As it stands today, the economic and social consequences of the COVID-19 pandemic have rolled back hard-won progress on achieving the SDGs and pushed an additional 97 million people into extreme poverty. Further, Russia’s unprovoked war against Ukraine has exacerbated food insecurity — sending food, energy, and fertilizer prices skyrocketing — while climate change wreaks havoc on the livelihoods and assets of the poorest.

As we face a growing number of interrelated crises, we must respond by accelerating innovative solutions to expand sources of investment, including boosting domestic resources and scaling up use of blended finance, sustainable development bonds, and other policies and mechanisms to increase private sector investment.

As USAID Administrator Samantha Power said, “There simply isn’t enough development assistance in the world to meet the global challenges we face.” We have to get private sector capital engaged to sustainably meet global development goals.” The United States is leading by example in this regard. We are proud to be the largest bilateral provider of Official Development Assistance and for the work we have done in partnership with developing countries to help increase domestic revenues and attract sustainable investments and finance.

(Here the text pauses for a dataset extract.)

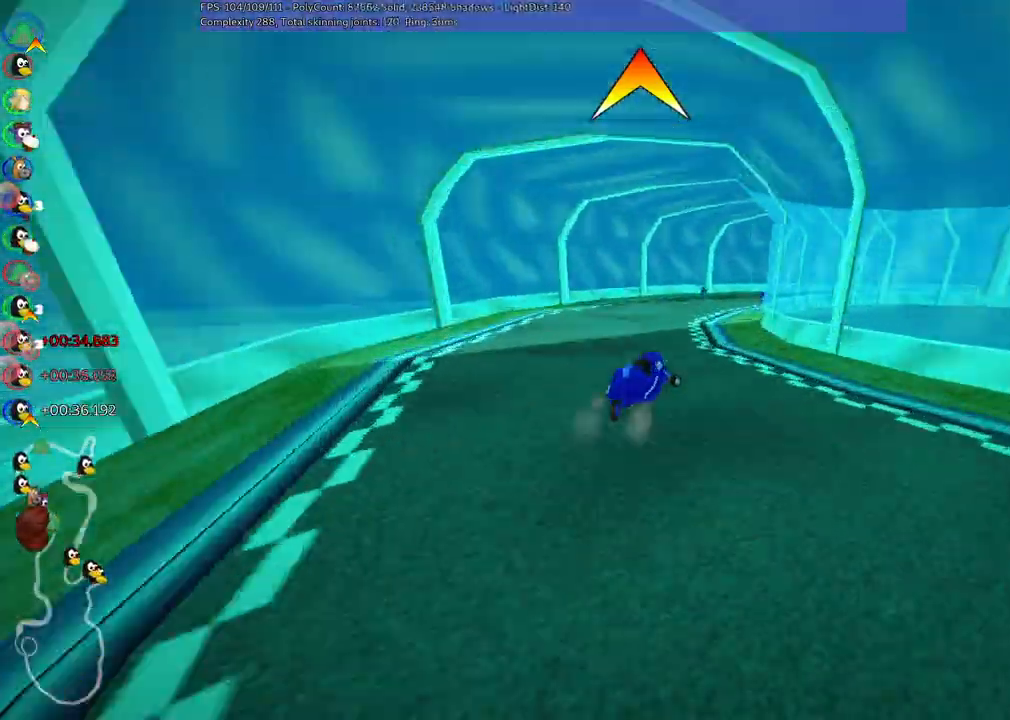
{"keys": ["m", "right", "up"]}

For example, through the U.S. International Development Finance Corporation (DFC), the United States mobilizes private sector finance in developing economies to support investment in smallholder farmers and agriculture value chains. DFC provides debt and equity financing and political risk insurance to a range of projects around the world. DFC has a strong focus on lower income countries and underserved communities such as women and refugees.

Measures such as these reflect a fundamental principle of the 2030 Agenda, which is that achieving the SDGs requires the support of all stakeholders. The United States firmly believes that it is vital to reaffirm our collective support for the SDGs and leverage innovative solutions for their achievement as we approach 2030. Thank you.